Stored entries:

[Start of Attachment]

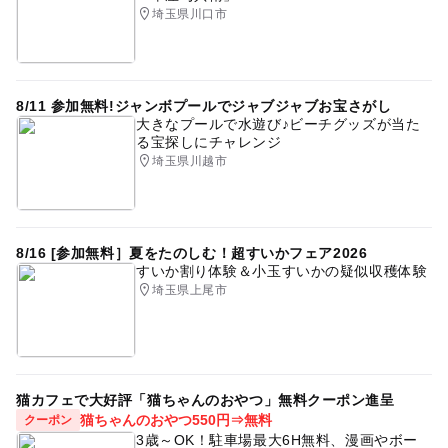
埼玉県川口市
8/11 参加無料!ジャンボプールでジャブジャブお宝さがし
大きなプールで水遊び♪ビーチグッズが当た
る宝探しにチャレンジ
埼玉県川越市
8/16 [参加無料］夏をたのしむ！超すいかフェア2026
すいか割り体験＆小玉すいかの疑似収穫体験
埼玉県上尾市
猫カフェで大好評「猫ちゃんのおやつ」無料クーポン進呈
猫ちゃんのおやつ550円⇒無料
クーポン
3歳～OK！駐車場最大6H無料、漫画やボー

[End of Attachment]
[Start of Attachment]

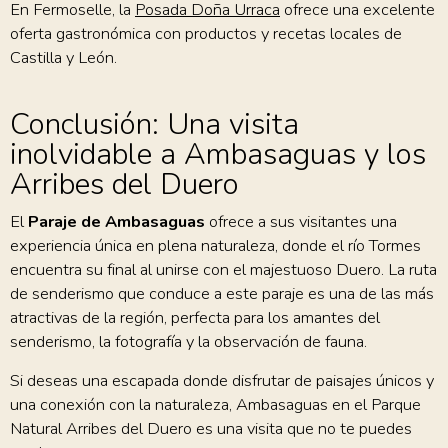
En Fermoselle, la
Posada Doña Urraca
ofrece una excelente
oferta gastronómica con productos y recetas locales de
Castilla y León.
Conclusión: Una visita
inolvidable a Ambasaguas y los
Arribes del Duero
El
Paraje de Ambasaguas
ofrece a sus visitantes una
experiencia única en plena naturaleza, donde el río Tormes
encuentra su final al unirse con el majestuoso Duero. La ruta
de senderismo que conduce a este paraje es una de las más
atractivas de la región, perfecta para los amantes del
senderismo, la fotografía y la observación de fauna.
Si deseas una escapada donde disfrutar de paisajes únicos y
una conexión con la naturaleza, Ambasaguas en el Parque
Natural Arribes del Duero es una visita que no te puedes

[End of Attachment]

→ TASK TO CARRY OUT
Give back, word for word, only the lines above from the line holding "una conexión con" to the line holding "Natural Arribes del", both included.

→ ANSWER SPACE
una conexión con la naturaleza, Ambasaguas en el Parque
Natural Arribes del Duero es una visita que no te puedes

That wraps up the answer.